_ASSIGNMENT:_
All of the records below should be retyped exactly, with no pictures included.

_SUPPLIED DATA:_
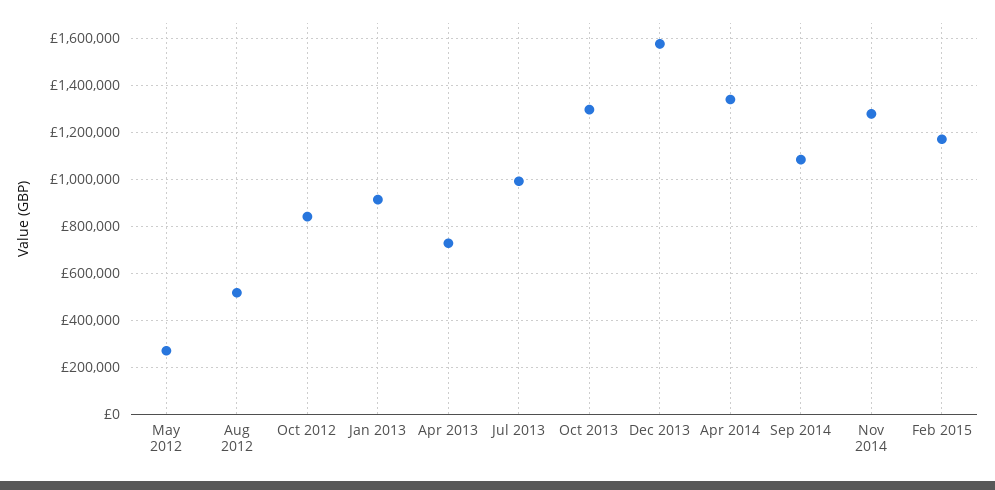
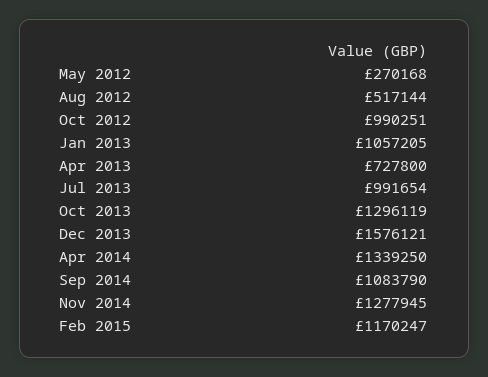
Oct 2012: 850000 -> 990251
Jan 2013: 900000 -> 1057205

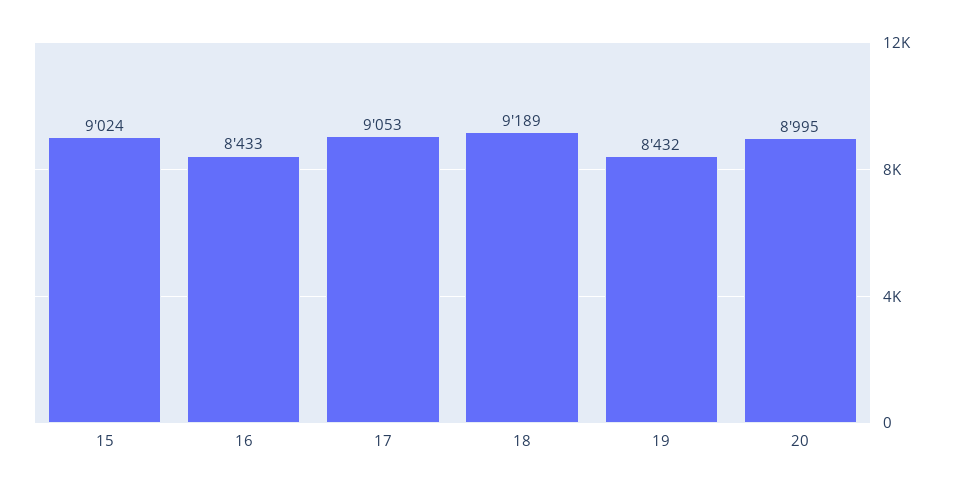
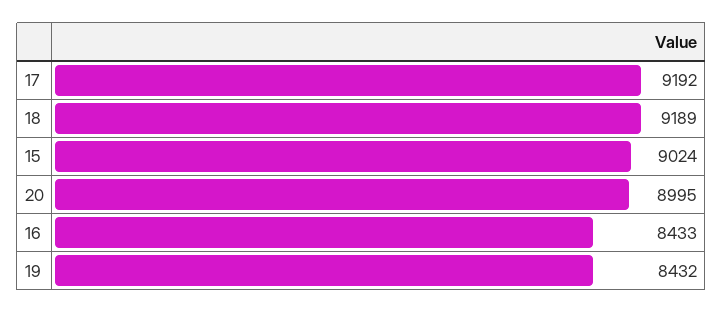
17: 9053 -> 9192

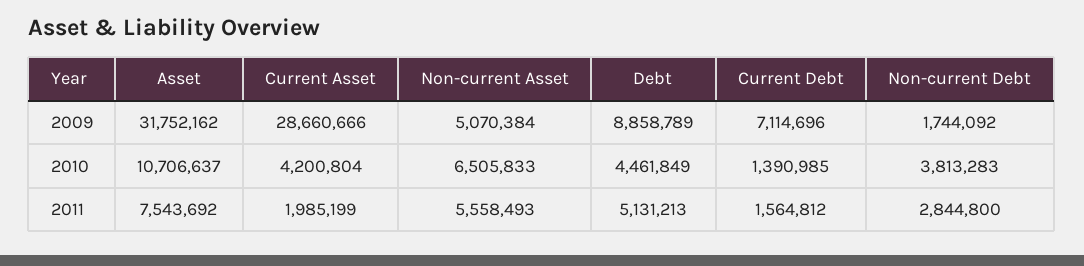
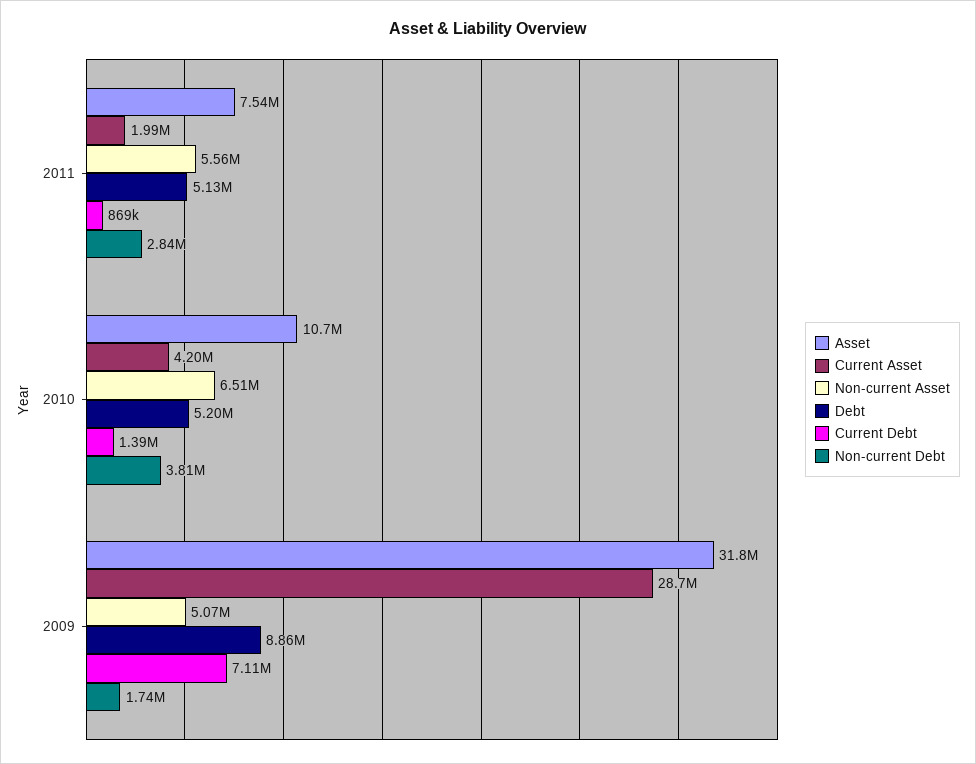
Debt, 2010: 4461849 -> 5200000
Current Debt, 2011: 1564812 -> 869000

_RESPONSE:_
Oct 2012: 850000 -> 990251
Jan 2013: 900000 -> 1057205

17: 9053 -> 9192

Debt, 2010: 4461849 -> 5200000
Current Debt, 2011: 1564812 -> 869000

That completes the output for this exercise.